Typical Model Deployment:
- Get the model file (any file format)
- Create a scoring script (.py)
- Optionally create a schema file describing the web service input (.json)
- Create a real-time scoring web service
- Call the web service from applications
- Repeat the process each time the model is re-trained
The model training process can be very compute-intensive, with training times that can potentially span across many hours, days, or even weeks. A trained model, on the other hand, is used to make decisions on new data quickly. In other words, it infers things about new data it is given based on its training. Making these decisions on new data on-demand is called Real-time Inferencing.
Unlike real-time inferencing, which makes predictions on data as it is received, Batch Inferencing is run on large quantities (batches) of existing data. Typically, batch inferencing is run on a recurring schedule against data stored in a database or other data store. The resulting predictions are then written to a data store for later use by applications, data scientists, developers, or end-users.

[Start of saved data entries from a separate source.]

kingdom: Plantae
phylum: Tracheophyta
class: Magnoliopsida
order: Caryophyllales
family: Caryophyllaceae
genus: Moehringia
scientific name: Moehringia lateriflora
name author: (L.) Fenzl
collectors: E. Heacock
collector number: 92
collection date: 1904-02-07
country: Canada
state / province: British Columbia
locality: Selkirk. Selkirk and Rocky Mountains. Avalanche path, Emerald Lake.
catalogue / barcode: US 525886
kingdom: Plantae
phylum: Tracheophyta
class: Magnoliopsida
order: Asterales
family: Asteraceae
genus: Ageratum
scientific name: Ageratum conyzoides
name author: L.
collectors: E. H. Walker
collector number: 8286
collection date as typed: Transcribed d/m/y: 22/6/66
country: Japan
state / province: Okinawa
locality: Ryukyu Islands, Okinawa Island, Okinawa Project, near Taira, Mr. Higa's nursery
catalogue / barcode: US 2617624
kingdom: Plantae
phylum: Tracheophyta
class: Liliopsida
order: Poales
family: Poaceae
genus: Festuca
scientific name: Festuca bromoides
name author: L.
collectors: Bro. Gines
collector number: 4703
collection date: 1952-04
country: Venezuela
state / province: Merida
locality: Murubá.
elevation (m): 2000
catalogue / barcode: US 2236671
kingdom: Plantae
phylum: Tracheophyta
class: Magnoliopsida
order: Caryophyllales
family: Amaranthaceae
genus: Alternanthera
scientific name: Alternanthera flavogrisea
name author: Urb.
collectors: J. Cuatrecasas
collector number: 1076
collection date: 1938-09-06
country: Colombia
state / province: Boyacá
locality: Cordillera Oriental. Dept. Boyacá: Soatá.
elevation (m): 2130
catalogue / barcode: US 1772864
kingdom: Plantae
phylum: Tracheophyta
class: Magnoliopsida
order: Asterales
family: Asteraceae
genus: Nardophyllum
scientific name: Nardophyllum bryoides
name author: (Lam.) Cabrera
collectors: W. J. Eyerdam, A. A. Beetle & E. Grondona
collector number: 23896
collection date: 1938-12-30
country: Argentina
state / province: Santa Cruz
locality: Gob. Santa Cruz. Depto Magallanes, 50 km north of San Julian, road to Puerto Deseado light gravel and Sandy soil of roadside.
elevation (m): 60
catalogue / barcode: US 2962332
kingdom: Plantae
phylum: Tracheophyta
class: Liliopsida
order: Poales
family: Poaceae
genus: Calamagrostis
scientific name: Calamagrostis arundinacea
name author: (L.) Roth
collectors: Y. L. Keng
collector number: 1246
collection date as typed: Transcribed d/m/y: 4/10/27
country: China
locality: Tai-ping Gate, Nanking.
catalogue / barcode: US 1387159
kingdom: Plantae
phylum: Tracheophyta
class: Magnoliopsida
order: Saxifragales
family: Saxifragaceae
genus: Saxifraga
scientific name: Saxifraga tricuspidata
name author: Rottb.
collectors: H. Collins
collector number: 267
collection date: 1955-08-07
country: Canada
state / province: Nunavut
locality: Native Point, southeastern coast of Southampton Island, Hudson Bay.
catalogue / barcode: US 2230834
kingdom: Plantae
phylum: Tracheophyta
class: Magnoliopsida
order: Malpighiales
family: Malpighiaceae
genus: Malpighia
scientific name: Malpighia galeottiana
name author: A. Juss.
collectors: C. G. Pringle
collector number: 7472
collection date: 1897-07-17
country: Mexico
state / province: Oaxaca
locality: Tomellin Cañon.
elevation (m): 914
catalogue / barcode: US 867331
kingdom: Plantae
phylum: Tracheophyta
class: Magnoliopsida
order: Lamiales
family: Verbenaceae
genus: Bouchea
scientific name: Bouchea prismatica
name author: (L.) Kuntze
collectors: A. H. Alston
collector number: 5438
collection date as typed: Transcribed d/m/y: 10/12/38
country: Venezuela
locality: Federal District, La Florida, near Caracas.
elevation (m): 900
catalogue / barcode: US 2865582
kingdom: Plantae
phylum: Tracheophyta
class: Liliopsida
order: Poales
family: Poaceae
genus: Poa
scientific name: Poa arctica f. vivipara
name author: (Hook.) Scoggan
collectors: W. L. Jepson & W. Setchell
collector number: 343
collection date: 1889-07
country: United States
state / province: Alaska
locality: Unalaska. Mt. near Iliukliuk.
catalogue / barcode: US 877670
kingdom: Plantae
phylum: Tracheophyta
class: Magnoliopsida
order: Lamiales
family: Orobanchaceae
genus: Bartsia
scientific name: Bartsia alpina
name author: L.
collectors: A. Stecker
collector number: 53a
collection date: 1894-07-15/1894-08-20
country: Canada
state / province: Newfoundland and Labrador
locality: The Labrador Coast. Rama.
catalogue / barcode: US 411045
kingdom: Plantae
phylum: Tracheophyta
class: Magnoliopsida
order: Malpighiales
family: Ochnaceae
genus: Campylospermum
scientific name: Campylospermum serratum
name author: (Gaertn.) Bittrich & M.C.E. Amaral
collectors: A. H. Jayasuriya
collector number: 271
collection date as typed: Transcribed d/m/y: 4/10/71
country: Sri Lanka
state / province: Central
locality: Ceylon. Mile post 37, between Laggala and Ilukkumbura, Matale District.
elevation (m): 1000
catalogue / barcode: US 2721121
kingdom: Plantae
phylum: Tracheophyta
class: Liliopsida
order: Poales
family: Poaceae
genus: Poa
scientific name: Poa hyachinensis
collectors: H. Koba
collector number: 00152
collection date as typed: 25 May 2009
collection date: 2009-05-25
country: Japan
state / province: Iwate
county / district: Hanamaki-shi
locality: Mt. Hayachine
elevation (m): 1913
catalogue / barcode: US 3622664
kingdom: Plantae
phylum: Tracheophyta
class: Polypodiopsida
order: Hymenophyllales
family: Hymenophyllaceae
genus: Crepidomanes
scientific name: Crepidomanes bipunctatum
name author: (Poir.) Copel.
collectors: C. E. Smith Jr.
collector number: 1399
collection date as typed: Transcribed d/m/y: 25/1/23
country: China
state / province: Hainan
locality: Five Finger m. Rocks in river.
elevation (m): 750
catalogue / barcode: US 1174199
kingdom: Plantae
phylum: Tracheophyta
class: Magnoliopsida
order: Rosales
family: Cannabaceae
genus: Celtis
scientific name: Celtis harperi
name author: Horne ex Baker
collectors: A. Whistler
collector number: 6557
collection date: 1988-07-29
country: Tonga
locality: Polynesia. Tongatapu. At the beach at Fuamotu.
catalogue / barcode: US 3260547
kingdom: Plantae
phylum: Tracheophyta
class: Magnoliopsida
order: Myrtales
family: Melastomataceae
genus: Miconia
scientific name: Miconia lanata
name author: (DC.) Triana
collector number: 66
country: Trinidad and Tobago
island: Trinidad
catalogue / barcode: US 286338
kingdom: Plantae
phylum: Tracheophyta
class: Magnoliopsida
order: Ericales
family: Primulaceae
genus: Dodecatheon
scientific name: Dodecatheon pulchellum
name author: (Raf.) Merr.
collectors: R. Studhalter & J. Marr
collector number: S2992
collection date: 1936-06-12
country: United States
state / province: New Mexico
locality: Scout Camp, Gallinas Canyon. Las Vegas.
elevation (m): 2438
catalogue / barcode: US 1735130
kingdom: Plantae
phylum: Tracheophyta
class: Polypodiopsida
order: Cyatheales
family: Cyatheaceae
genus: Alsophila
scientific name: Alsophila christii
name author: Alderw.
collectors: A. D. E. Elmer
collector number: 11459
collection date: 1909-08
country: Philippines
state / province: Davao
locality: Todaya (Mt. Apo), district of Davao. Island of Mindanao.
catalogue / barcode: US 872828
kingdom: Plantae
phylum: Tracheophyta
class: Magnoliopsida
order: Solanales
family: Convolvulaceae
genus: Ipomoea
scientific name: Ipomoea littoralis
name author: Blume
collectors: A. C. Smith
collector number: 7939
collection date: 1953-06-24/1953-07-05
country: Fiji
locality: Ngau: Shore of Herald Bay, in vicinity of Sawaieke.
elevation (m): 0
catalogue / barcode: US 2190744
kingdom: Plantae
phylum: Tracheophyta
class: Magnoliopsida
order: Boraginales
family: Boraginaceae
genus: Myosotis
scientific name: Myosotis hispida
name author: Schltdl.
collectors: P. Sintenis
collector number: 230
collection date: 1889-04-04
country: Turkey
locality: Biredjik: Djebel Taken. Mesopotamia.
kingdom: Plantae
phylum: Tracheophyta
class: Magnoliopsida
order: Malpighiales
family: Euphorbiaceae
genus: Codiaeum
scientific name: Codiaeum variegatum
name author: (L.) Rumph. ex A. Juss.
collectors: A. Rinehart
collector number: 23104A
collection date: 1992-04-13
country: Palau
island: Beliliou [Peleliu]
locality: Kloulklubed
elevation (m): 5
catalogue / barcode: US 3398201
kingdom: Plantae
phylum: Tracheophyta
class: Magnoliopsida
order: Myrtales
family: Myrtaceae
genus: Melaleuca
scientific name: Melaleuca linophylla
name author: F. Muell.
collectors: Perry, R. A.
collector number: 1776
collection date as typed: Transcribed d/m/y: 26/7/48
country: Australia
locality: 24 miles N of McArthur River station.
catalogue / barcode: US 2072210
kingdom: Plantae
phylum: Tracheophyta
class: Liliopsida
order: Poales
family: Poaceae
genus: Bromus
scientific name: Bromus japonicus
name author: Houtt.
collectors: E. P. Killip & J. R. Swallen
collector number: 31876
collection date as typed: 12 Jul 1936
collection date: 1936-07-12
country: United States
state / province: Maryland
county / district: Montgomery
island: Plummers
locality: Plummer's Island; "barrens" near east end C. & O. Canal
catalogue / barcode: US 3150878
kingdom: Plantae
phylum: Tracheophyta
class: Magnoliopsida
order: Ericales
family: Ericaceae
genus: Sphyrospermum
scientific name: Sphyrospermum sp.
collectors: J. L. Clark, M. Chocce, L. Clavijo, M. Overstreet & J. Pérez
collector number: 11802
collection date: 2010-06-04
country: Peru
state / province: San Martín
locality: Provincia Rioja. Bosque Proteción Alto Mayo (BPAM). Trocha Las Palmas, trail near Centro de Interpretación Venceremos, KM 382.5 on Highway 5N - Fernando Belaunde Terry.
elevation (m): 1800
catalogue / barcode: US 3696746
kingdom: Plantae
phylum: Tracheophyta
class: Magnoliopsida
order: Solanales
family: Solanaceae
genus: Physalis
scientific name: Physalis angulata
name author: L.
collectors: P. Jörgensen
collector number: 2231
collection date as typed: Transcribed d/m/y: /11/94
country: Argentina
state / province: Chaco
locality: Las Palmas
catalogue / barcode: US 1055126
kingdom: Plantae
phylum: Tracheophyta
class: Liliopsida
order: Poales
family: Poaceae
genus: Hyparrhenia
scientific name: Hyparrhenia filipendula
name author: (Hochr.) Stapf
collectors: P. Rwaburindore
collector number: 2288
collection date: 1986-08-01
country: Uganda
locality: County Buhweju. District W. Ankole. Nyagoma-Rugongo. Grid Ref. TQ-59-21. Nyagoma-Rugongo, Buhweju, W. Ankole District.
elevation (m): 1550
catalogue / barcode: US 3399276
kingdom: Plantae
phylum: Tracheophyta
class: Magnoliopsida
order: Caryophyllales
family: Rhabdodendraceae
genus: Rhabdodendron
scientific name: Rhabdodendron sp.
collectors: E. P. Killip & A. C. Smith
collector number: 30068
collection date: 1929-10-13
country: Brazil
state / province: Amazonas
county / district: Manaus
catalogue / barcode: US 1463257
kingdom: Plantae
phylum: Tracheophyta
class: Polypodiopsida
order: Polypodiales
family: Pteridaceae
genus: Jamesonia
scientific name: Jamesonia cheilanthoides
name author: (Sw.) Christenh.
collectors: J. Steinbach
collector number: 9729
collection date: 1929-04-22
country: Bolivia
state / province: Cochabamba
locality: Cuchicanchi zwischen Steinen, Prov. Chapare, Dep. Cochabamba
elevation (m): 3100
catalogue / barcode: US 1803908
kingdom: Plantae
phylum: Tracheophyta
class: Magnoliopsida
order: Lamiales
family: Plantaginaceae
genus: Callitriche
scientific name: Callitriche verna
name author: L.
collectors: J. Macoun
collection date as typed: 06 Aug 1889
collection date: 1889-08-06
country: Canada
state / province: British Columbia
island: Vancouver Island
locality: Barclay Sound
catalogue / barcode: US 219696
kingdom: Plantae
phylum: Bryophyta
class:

Batch scoring is used typically when historical time-based data is to be considered that is as long as possible and the value has to be predicted at a certain level of granularity. It typically involves latency requirements of hours or days so it doesn’t require using train models deployed to restful web services, as is done for real-time inference. Use Batch Inferencing when:
- No need for real-time
- Inferencing results can be persisted
- Post-processing or analysis of the predictions is needed
- Inferencing is complex
Due to the scheduled nature of batch inferencing, predictions are not usually available for new data. However, in many common real-world scenarios, predictions are needed on both newly arriving and existing historical data. This is where Lambda Architecture comes in.
The gist of the Lambda architecture is that ingested data is processed at two different speeds. A Hot path that tries to make predictions against the data in real-time, and a cold path that makes predictions in a batch fashion, which might take days to complete.